Here are the possible HTTP status (error) codes returned by this Web service endpoint.

On error code and the specific error, a different message description can be issued (meaning a different error has been returned).

  • Code:200
    • Message: OK
  • Code:400
    • Message: Bad Request
    • Message description: The Search web service endpoint is not geo-enabled. Please modify your query such that it does not use any geo feature such as the distance_filter and the range_filter parameters.
    • Message description: No query specified for this request
    • Message description: The number of items returned per request has to be greater than 0 and lesser than 128
    • Message description: No dataset accessible by that user
    • Message description: No requester IP available
    • Message description: No Web service URI available
    • Message description: Target Web service XYZ not registered to this Web Services Framework
    • Message description: No access defined for this requester IP XYZ, dataset (XYZ) and Web service (XYZ)

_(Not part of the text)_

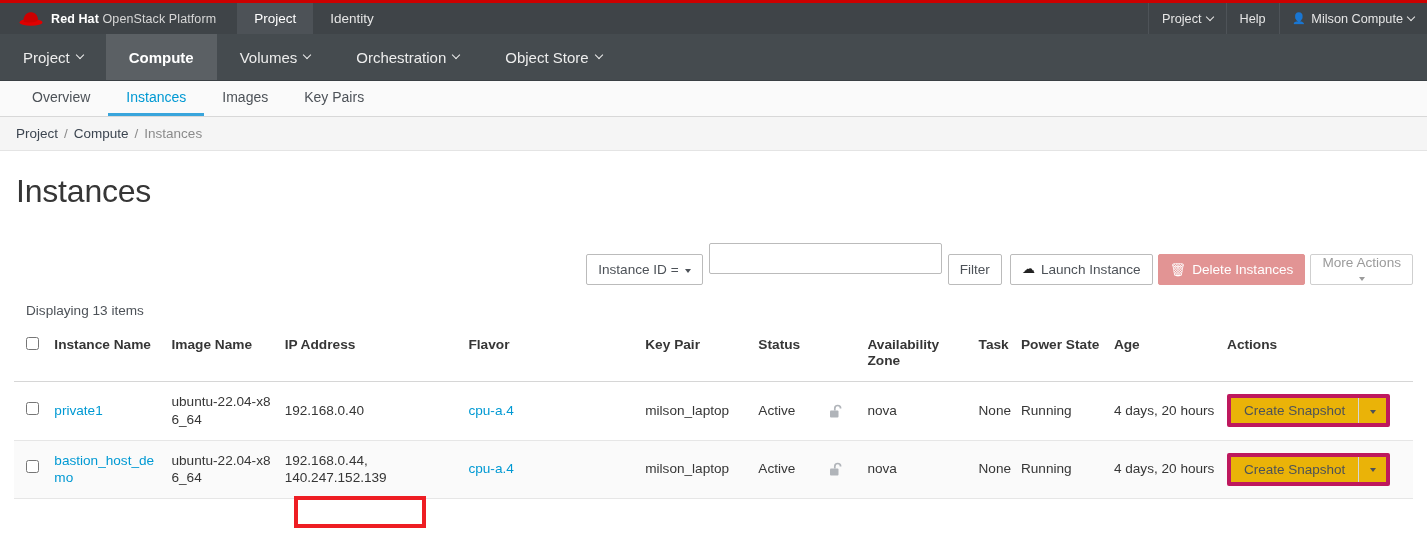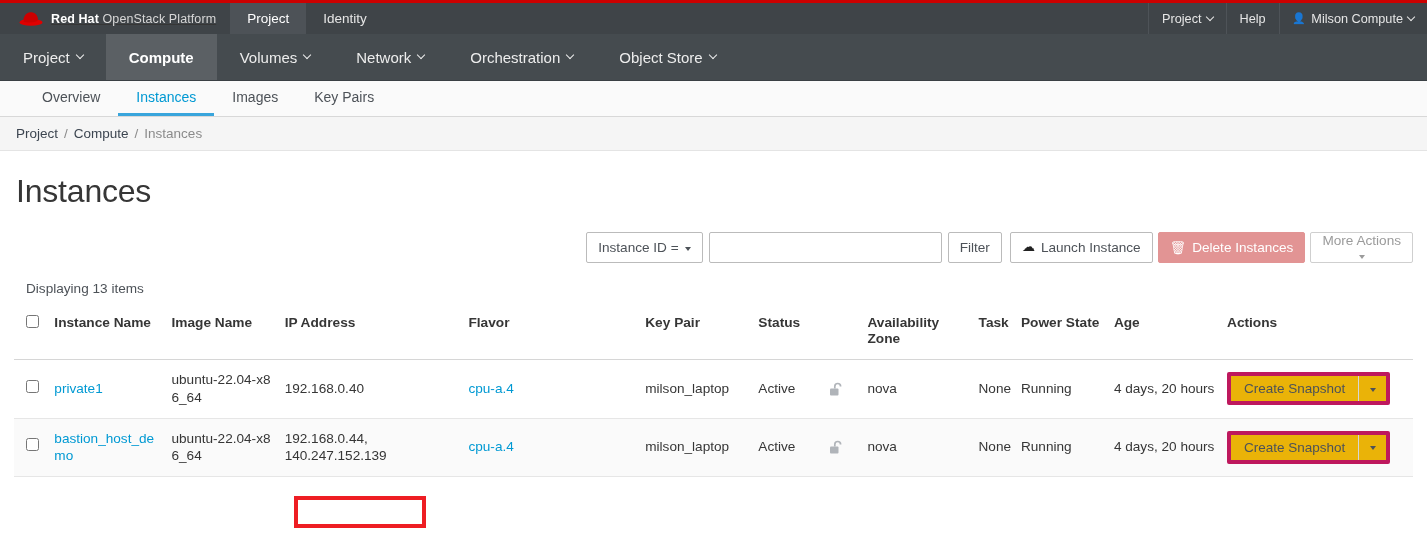"Red Hat OpenStack Platform" .brand { padding: 0 14px 0 18px -> 0 21px 0 18px; text-decoration: underline -> none }
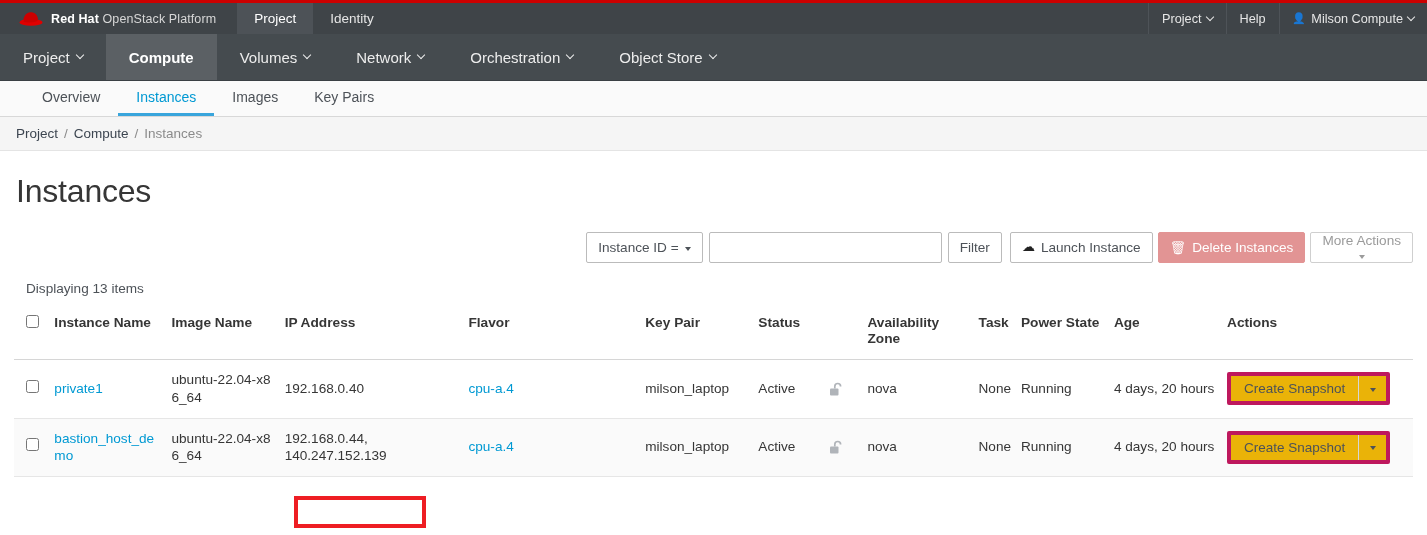"Network" div.pnav-item { html: <div> <span>Network</span> <span></span> </div> -> none }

    • Message description: The target Web service (XYZ) needs create access and the requested user (XYZ) doesn't have this access for that dataset (XYZ)
    • Message description: The target Web service (XYZ) needs read access and the requested user (XYZ) doesn't have this access for that dataset (XYZ)
    • Message description: The target Web service (XYZ) needs update access and the requested user (XYZ) doesn't have this access for that dataset (XYZ)
    • Message description: The target Web service (XYZ) needs delete access and the requested user (XYZ) doesn't have this access for that dataset (XYZ)
  • Code:406
    • Message: Not Acceptable
    • Message description: Unacceptable mime type requested
  • Code:500
    • Message:Internal Error